Die Medien reiten auf den Katastrophenszenarien mit, um Sendezeit und Zeitungen zu verkaufen.

Die Wissenschaftler finden's toll, endlich ein gescheites Labor und Ausrüstung zu bekommen.
Die neusten und edelsten Teile stehen bei den Klimaforschern und Co.
Wer heute leicht zu Forschungsgeldern kommen will, gibt seiner Studie einen leichten "Grünstich" und schon fliesst's.

Das wir uns richtig verstehen. Ich und viele, die die Schnauze voll haben vorn der künstlichen Panikmache und Abzocke, sind durchaus sehr dafür, dass man pfleglich mit der Umwelt umgeht.
Ich esse meinen Salat gerne ohne das Blei aus dem Benzin, das sich da nicht mehr ablagert oder anreichert. Das Gleiche gilt für Asbest etc.
Wer sich mal in smogverseuchten Städten bewegt hat, kann die frische Luft in der Natur umso mehr schätzen.
Ich bin auch dafür, dass wir alternative Energien finden. Wobei für mich da auch die Weiterentwicklung der saubersten Energiegewinnungsart die wir haben gehört. Der Kernenergie, die wir seit erst 50 Jahren zivil nutzen.

In der Diskussion und der Berichterstattung um das Thema erleben wir die totale Verarsche.
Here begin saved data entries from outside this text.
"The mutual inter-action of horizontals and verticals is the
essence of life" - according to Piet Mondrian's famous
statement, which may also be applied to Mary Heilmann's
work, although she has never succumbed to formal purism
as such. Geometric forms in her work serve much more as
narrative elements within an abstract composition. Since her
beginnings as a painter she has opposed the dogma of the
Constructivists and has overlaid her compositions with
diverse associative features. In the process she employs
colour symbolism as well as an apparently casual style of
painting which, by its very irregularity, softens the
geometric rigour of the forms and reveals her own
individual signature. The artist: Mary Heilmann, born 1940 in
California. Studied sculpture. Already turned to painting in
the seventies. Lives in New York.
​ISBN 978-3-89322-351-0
Es ist ein Lehrbeispiel dafür, was eine unheilige Allianz aus Profiteuren bewirken kann.

Die Politiker, die die Angst der Bevölkerung für Wahlen nutzen, die Medien, die diese Angst bedienen und Geld damit scheffeln und die Wissenschafter, die sich vor den Karren spannen lassen und die gewünschten Resultate liefern.

Beispiele?

Politiker: Merkel - wir lassen die Temperatur der Erde nur um höchstens zwei Grad steigen

Medien: Der Klassiker http://fernsehkritik.tv/folge-81/Start/#jump:1-877

Wissenschaft: Der Hockeyschläger oder auch die Tatsache, dass man den Begriff Klimaerwärmung durch Klimawandel ersetzen musste, weil sich die Temperaturen seit zehn Jahren nicht mehr verändert haben.

Wir wissen heute noch nicht genug, um genau sagen zu können, wie sich das Klima weiterentwickelt und wieso.

Die besten, soll heissen die Vorhersagen, die die Realität am genausten wiedergeben, ignorieren die Vorgaben der IPCC und beschränken sich auf die Sonne und das Magnetfeld der Erde.

Ich bin für Umweltschutz und gegen die "Klima"histherie.

Wobei zur Umwelt auch der Mensch gehört. Es wär schön, wenn der Schutz der Menschen vor Gehirnwäsche und Verdummung verbessert würde.